--- START Material to process ---
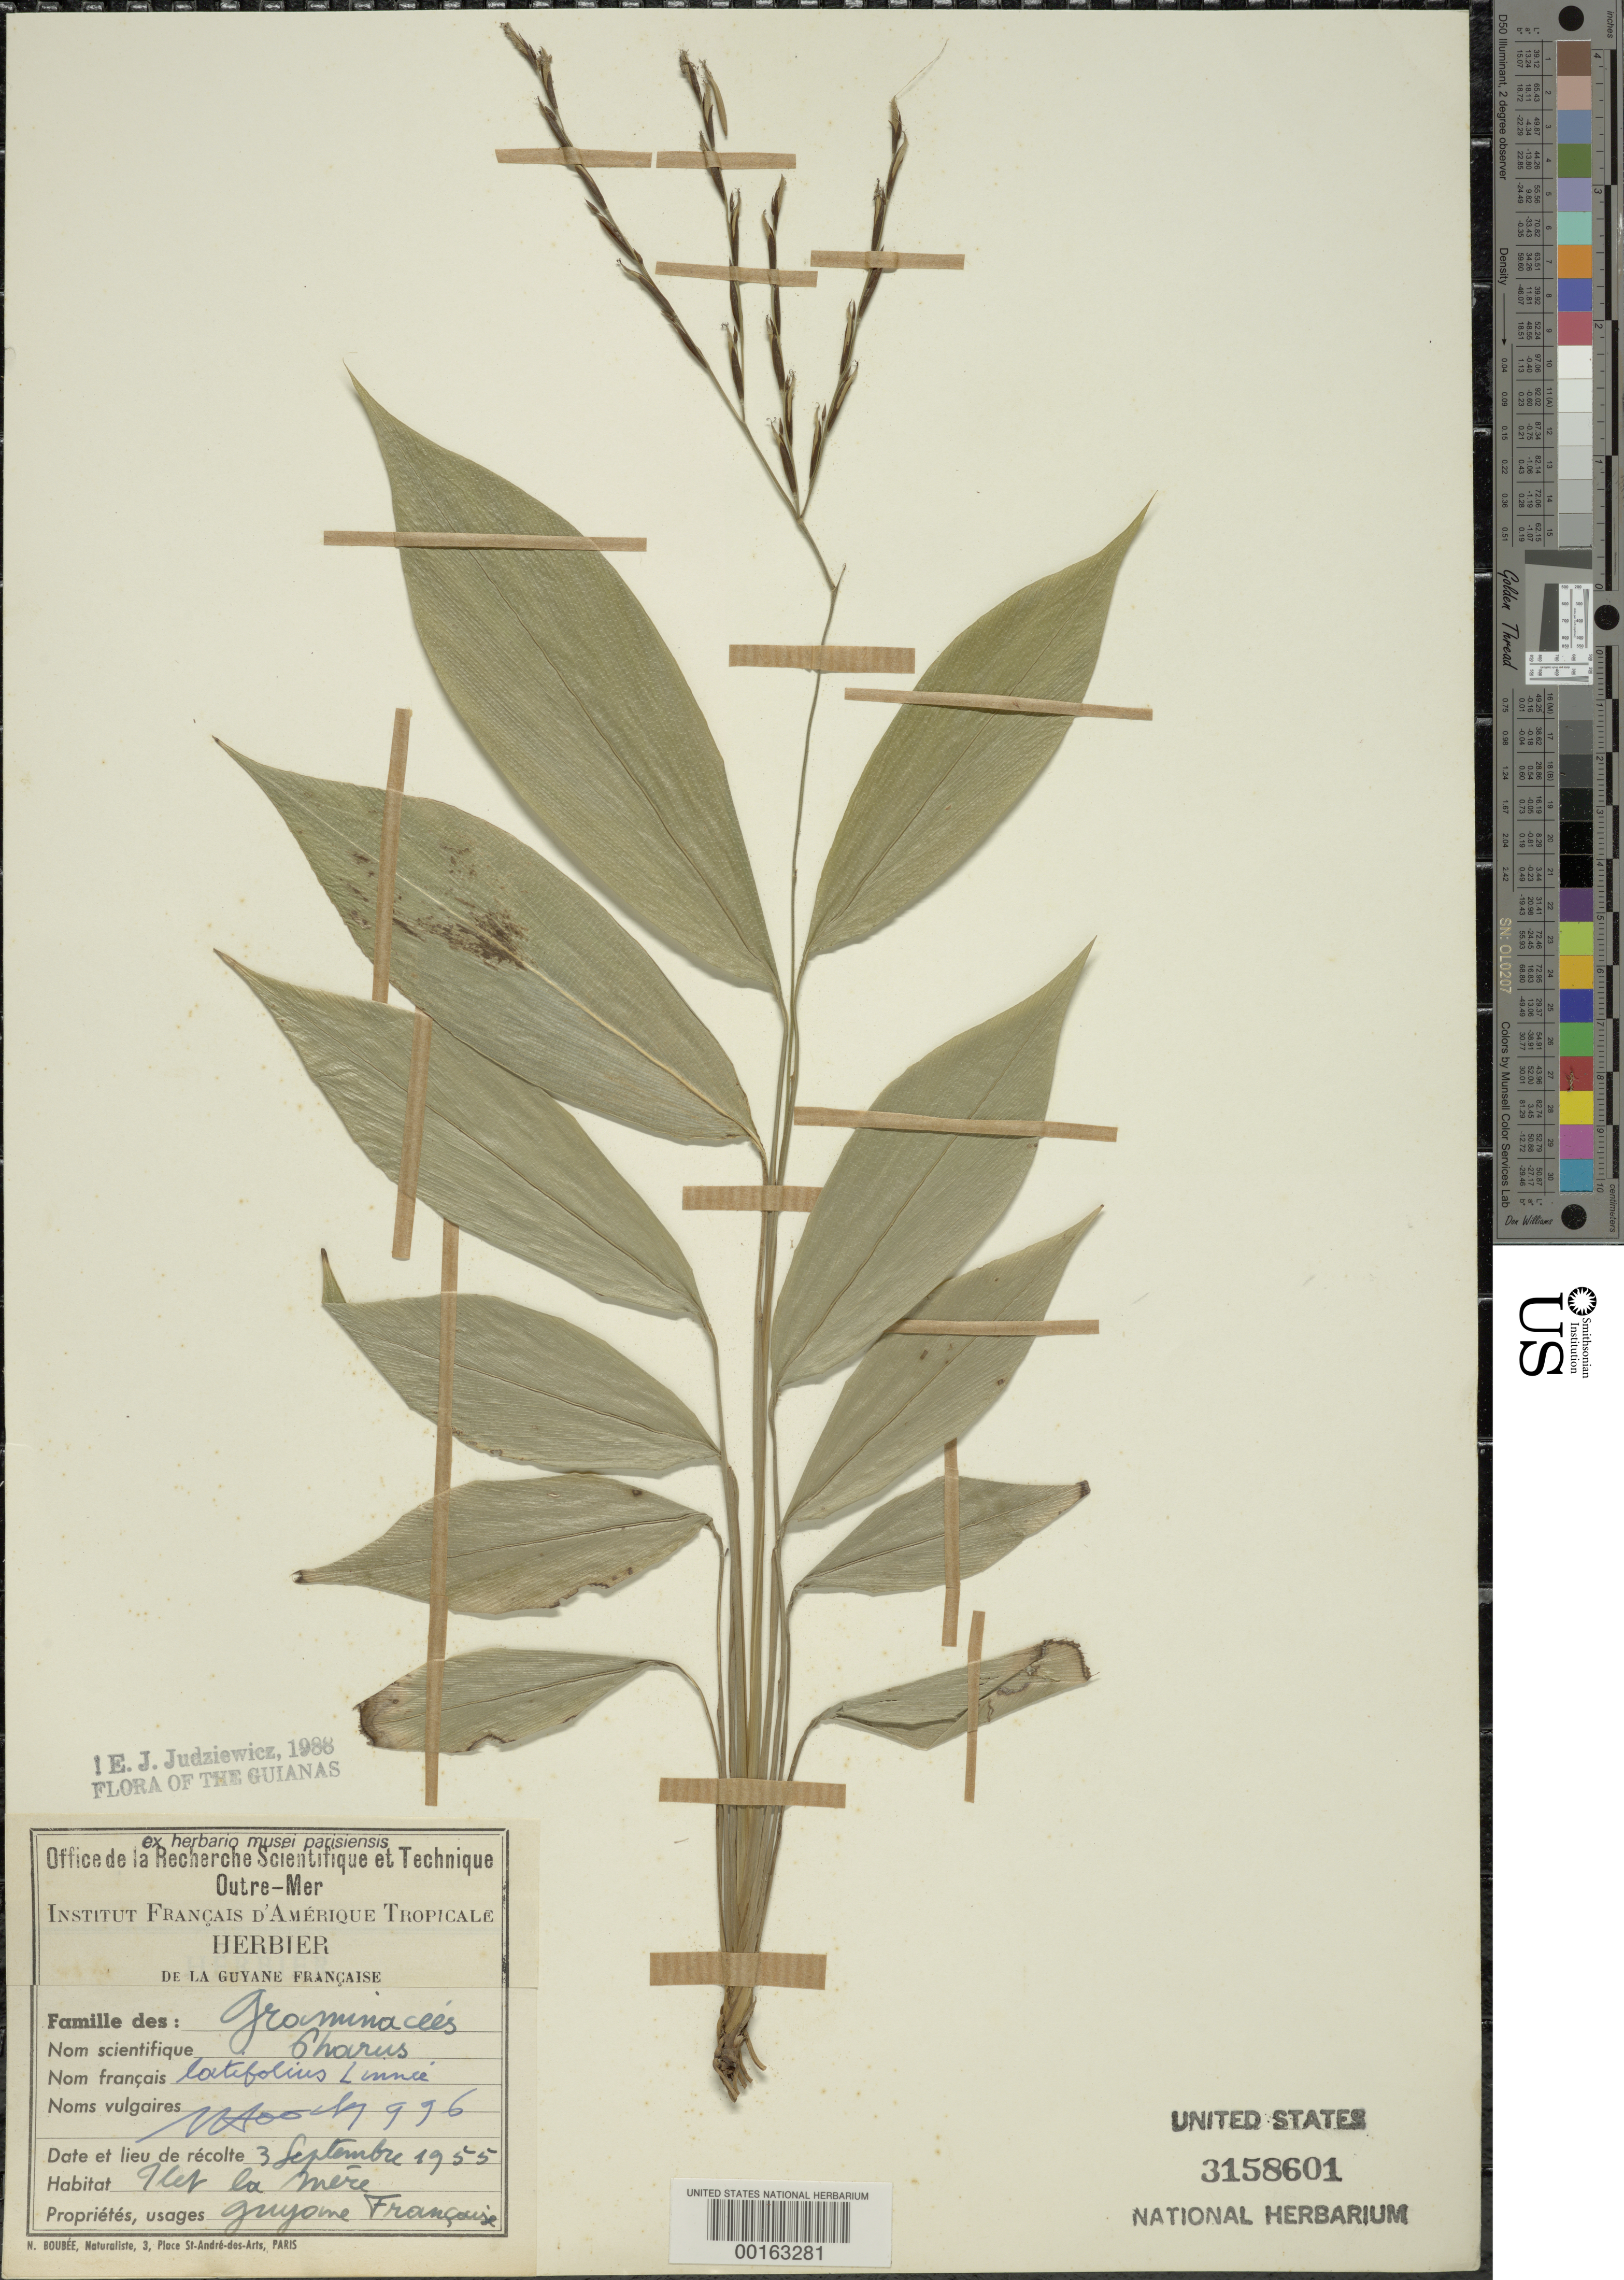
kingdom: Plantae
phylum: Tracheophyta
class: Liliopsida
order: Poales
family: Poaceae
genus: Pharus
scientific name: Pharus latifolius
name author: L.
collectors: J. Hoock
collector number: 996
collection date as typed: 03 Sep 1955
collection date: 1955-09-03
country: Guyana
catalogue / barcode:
--- END Material to process ---
# Goal:
Put every line of the data above into a numbered list, skipping blank lines and leaving out the pictures.

# Output below:
1. kingdom: Plantae
2. phylum: Tracheophyta
3. class: Liliopsida
4. order: Poales
5. family: Poaceae
6. genus: Pharus
7. scientific name: Pharus latifolius
8. name author: L.
9. collectors: J. Hoock
10. collector number: 996
11. collection date as typed: 03 Sep 1955
12. collection date: 1955-09-03
13. country: Guyana
14. catalogue / barcode:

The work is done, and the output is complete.